[Stored data entries]
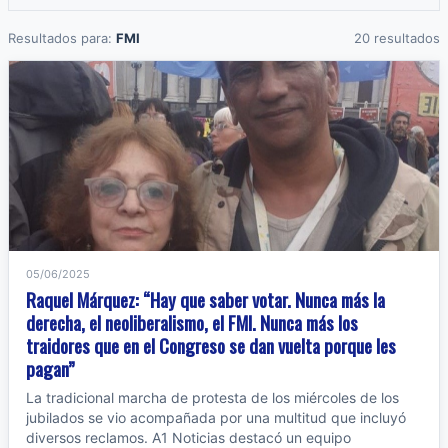
Resultados para:
FMI
20 resultados
05/06/2025
Raquel Márquez: “Hay que saber votar. Nunca más la
derecha, el neoliberalismo, el FMI. Nunca más los
traidores que en el Congreso se dan vuelta porque les
pagan”
La tradicional marcha de protesta de los miércoles de los
jubilados se vio acompañada por una multitud que incluyó
diversos reclamos. A1 Noticias destacó un equipo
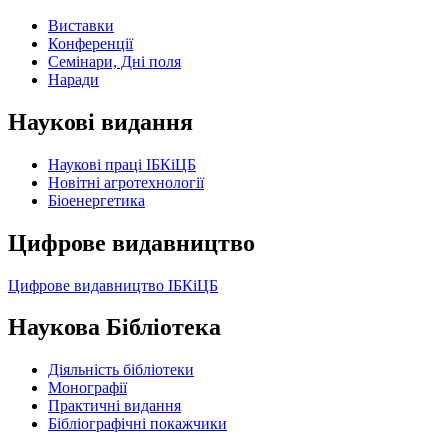
Виставки
Конференції
Семінари, Дні поля
Наради
Наукові видання
Наукові праці ІБКіЦБ
Новітні агротехнології
Бiоенергетика
Цифрове видавництво
Цифрове видавництво ІБКіЦБ
Наукова Бібліотека
Діяльність бібліотеки
Монографії
Практичні видання
Бібліографічні покажчики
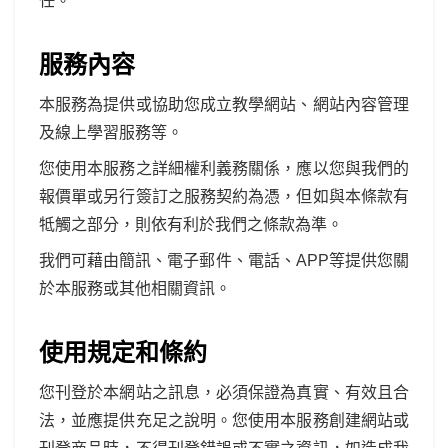
任。
服務內容
本服務為提供或協助您成立教學網站、網站內容管理
及線上學習服務等。
您使用本服務之詳細權利義務關係，應以您與我們的
報價單或另行簽訂之服務契約為憑，但如與本條款有
牴觸之部分，則依有利於我們之條款為準。
我們可藉由簡訊、電子郵件、電話、APP等提供您關
於本服務或其他相關資訊。
使用規定和條約
您刊登於本網站之訊息，必須保證為真實、有效且合
法，並應提供充足之說明。您使用本服務創建網站或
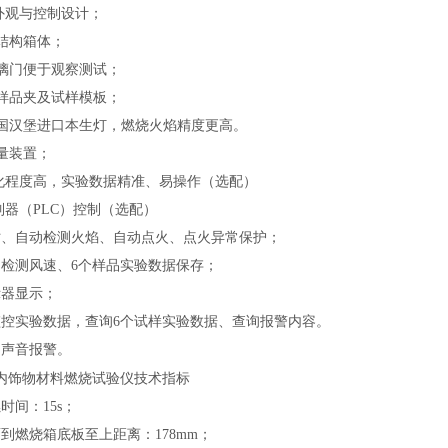
业外观与控制设计；
钢结构箱体；
玻璃门便于观察测试；
钢样品夹及试样模板；
美国汉堡进口本生灯，燃烧火焰精度更高。
测量装置；
动化程度高，实验数据精准、易操作（选配）
制器（PLC）控制（选配）
时、自动检测火焰、自动点火、点火异常保护；
动检测风速、6个样品实验数据保存；
示器显示；
监控实验数据，查询6个试样实验数据、查询报警内容。
常声音报警。
内饰物材料燃烧试验仪
技术指标
时间：15s；
到燃烧箱底板至上距离：178mm；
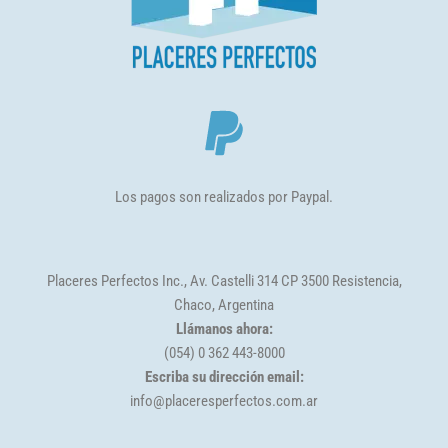
Los pagos son realizados por Paypal.
Placeres Perfectos Inc., Av. Castelli 314 CP 3500 Resistencia,
Chaco, Argentina
Llámanos ahora:
(054) 0 362 443-8000
Escriba su dirección email:
info@placeresperfectos.com.ar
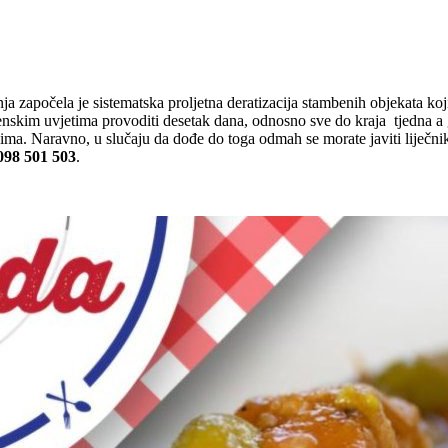
bnja započela je sistematska proljetna deratizacija stambenih objekat
emenskim uvjetima provoditi desetak dana, odnosno sve do kraja tjedna 
ma. Naravno, u slučaju da dođe do toga odmah se morate javiti liječni
098 501 503
.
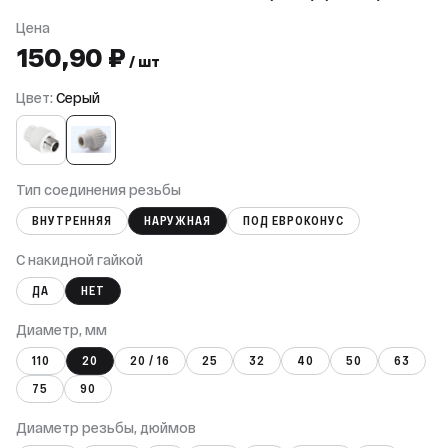
Цена
150,90 ₽
/ шт
Цвет:
Серый
Тип соединения резьбы
ВНУТРЕННЯЯ
НАРУЖНАЯ
ПОД ЕВРОКОНУС
С накидной гайкой
ДА
НЕТ
Диаметр, мм
110
20
20 / 16
25
32
40
50
63
75
90
Диаметр резьбы, дюймов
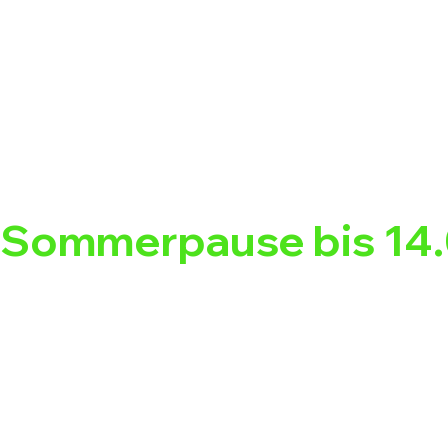
Sommerpause bis 14.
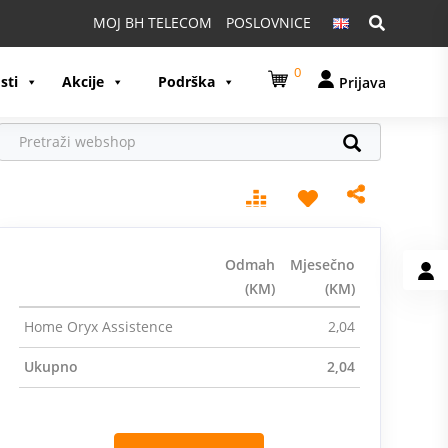
Pretraga:
MOJ BH TELECOM
POSLOVNICE
0
sti
Akcije
Podrška
Prijava
Odmah
Mjesečno
(KM)
(KM)
Home Oryx Assistence
2,04
Ukupno
2,04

### Task instructions
Leave the images out and print each entry exactly.

### Output of the task
Resultados para:
FMI
20 resultados
05/06/2025
Raquel Márquez: “Hay que saber votar. Nunca más la
derecha, el neoliberalismo, el FMI. Nunca más los
traidores que en el Congreso se dan vuelta porque les
pagan”
La tradicional marcha de protesta de los miércoles de los
jubilados se vio acompañada por una multitud que incluyó
diversos reclamos. A1 Noticias destacó un equipo
Виставки
Конференції
Семінари, Дні поля
Наради
Наукові видання
Наукові праці ІБКіЦБ
Новітні агротехнології
Бiоенергетика
Цифрове видавництво
Цифрове видавництво ІБКіЦБ
Наукова Бібліотека
Діяльність бібліотеки
Монографії
Практичні видання
Бібліографічні покажчики
任。
服務內容
本服務為提供或協助您成立教學網站、網站內容管理
及線上學習服務等。
您使用本服務之詳細權利義務關係，應以您與我們的
報價單或另行簽訂之服務契約為憑，但如與本條款有
牴觸之部分，則依有利於我們之條款為準。
我們可藉由簡訊、電子郵件、電話、APP等提供您關
於本服務或其他相關資訊。
使用規定和條約
您刊登於本網站之訊息，必須保證為真實、有效且合
法，並應提供充足之說明。您使用本服務創建網站或
业外观与控制设计；
钢结构箱体；
玻璃门便于观察测试；
钢样品夹及试样模板；
美国汉堡进口本生灯，燃烧火焰精度更高。
测量装置；
动化程度高，实验数据精准、易操作（选配）
制器（PLC）控制（选配）
时、自动检测火焰、自动点火、点火异常保护；
动检测风速、6个样品实验数据保存；
示器显示；
监控实验数据，查询6个试样实验数据、查询报警内容。
常声音报警。
内饰物材料燃烧试验仪
技术指标
时间：15s；
到燃烧箱底板至上距离：178mm；
Los pagos son realizados por Paypal.
Placeres Perfectos Inc., Av. Castelli 314 CP 3500 Resistencia,
Chaco, Argentina
Llámanos ahora:
(054) 0 362 443-8000
Escriba su dirección email:
info@placeresperfectos.com.ar
bnja započela je sistematska proljetna deratizacija stambenih objekat
emenskim uvjetima provoditi desetak dana, odnosno sve do kraja tjedna 
ma. Naravno, u slučaju da dođe do toga odmah se morate javiti liječni
098 501 503
.
Цена
150,90 ₽
/ шт
Цвет:
Серый
Тип соединения резьбы
ВНУТРЕННЯЯ
НАРУЖНАЯ
ПОД ЕВРОКОНУС
С накидной гайкой
ДА
НЕТ
Диаметр, мм
110
20
20 / 16
25
32
40
50
63
75
90
Диаметр резьбы, дюймов
Sommerpause bis 14.
Pretraga:
MOJ BH TELECOM
POSLOVNICE
0
sti
Akcije
Podrška
Prijava
Odmah
Mjesečno
(KM)
(KM)
Home Oryx Assistence
2,04
Ukupno
2,04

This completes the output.